I found interesting to realize how much of my knowledge and daily updating are concentrated on a single tool. Granted, I have many other sources of information outside of the Web, but much of what I need and learn everyday comes to me via RSS. However trivial many blog posts seem, most times they lead me or contribute to lead me to other places where information — and quality information — can be found. And, in truth, trivial posts are but a minority of the posts I see everyday. Even sites with clear personal purposes can contain a wealth of knowledge unheard of before — mainly because they aggregate current and practical knowledge.
As much as people criticize the effect blogs are having on other important pieces of Web infrastructure — notably Google — the fact remains that blogs have become a indispensable tool in and of themselves. Even though the percentage of personal blogs, with a sole purpose of informing family and friends about what is going on in the life of their authors, is vastly superior to that of blogs with defined focus and purpose in the areas of interest of a given person, the information generated daily by those latter, be it direct or indirect, easily exceeds the capacity of absorption of any person.
Those days without RSS made me noticed how much this technology is an essential part of my process of growing professionally — and, in a certain way, personally as well. It always interesting to see how the simplest things can have the greatest impact on our lives.
July 8th, 2003 § § permalink
Google with thumbnails: an interesting feature at ICQ’s Google Search. I’m not sure whether this is a new or planned Google feature or just an ICQ customization.
June 9th, 2003 § § permalink
This month marks the sixth birthday anniversary of Netscape Navigator 4, whose first non-beta version was released in July 1997. This version, one of the most famous in the history of the Web, was an attempt by Netscape to regain the market share it was losing to Microsoft, whose Internet Explorer was making huge inroads in the Web browser market. Even with the added support to then emerging Web standards, Netscape 4 proved itself unable to face Internet Explorer 4, whose support to new formats and technologies was incontestably better at the time. When Netscape made the fatidic decision of opening the source code of its flagship product and later of rewriting it from the scrath it became clear that an era had ended.
Although it lost the market, Netscape 4 continued to be used for many years, and it’s still used in some companies.

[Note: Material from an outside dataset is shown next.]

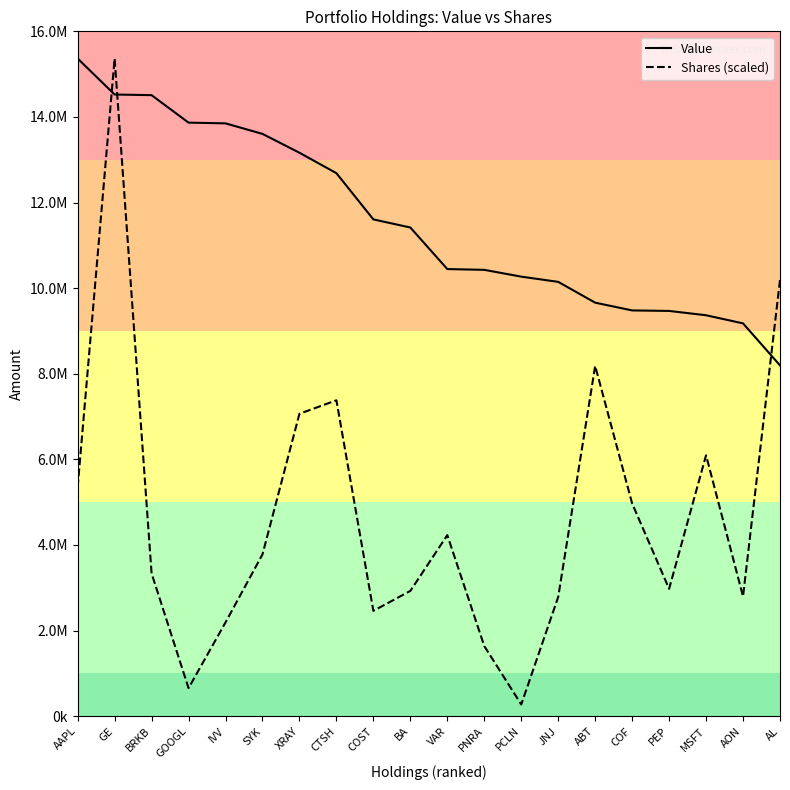

What are all the series names shown in the legend?

Value, Shares (scaled)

Many Web development shops have labored to create sites that support this six-year-old browsers at the expenses of Web standards, usability and accessibility. I think it’s time our customers recognize the truth that Netscape 4 is dead. It makes no sense to support a browser which has little support for standards that are already a decade old and no support at all for modern standards — it only makes development harder and costlier. I have once developed a site that supported Netscape 4 because one man — yes, you read that correctly — in the whole company used that browser.